EXERCISE SET:
- 1) Reproduce the passage on firefighter fitness from "A lot changed" to "are no exception.", inclusive.
- 2) Using the passage on firefighter fitness, say whether each statement agrees with it. Answer yes or no, and quote the words that decide it. (a) The Fitness Boom happened in the 1970s and '80s. (b) During the Fitness Boom, thousands of health clubs closed across the country. (c) The firefighter shown was checked out by EMS after fighting a fire in Gilette, NJ.

Photo by Adam Alberti
A firefighter is checked out by EMS after battling a blaze in Gilette, NJ. Because of the heavy physical demands of their work, many firefighters have incorporated regular exercise into their daily routines.
A lot changed during the "Fitness Boom" that took place in the 1970s and '80s. Seemingly overnight, you couldn't turn on the TV or open a magazine without seeing somebody exercising. Thousands of health clubs opened across the country and exercise classes required reservations in advance. The field of exercise science gained prominence, and research showed again and again the many benefits to be gained through a healthy, active lifestyle.
Nowadays, physical fitness is seen in a very positive light, and people by the millions have incorporated regular exercise into their daily routines. Firefighters, because of the heavy physical demands of their work, are no exception.

INPUT DATA:
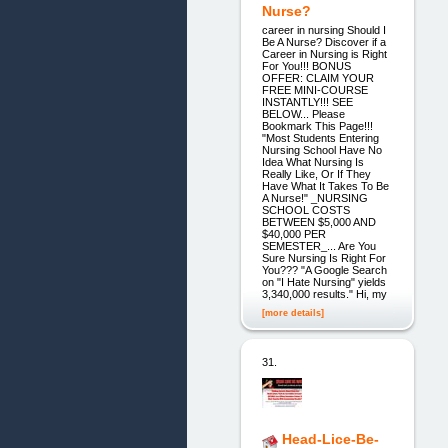
Nurse?
career in nursing Should I
Be A Nurse? Discover if a
Career in Nursing is Right
For You!!! BONUS
OFFER: CLAIM YOUR
FREE MINI-COURSE
INSTANTLY!!! SEE
BELOW... Please
Bookmark This Page!!!
"Most Students Entering
Nursing School Have No
Idea What Nursing Is
Really Like, Or If They
Have What It Takes To Be
A Nurse!" _NURSING
SCHOOL COSTS
BETWEEN $5,000 AND
$40,000 PER
SEMESTER_... Are You
Sure Nursing Is Right For
You??? "A Google Search
on "I Hate Nursing" yields
3,340,000 results." Hi, my
[more details]
31.
Head-Lice-Be-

EXERCISE ANSWERS:
- 1)
A lot changed during the "Fitness Boom" that took place in the 1970s and '80s. Seemingly overnight, you couldn't turn on the TV or open a magazine without seeing somebody exercising. Thousands of health clubs opened across the country and exercise classes required reservations in advance. The field of exercise science gained prominence, and research showed again and again the many benefits to be gained through a healthy, active lifestyle.
Nowadays, physical fitness is seen in a very positive light, and people by the millions have incorporated regular exercise into their daily routines. Firefighters, because of the heavy physical demands of their work, are no exception.

- 2)
(a) Yes: "took place in the 1970s and '80s"
(b) No: "Thousands of health clubs opened across the country"
(c) Yes: "A firefighter is checked out by EMS after battling a blaze in Gilette, NJ."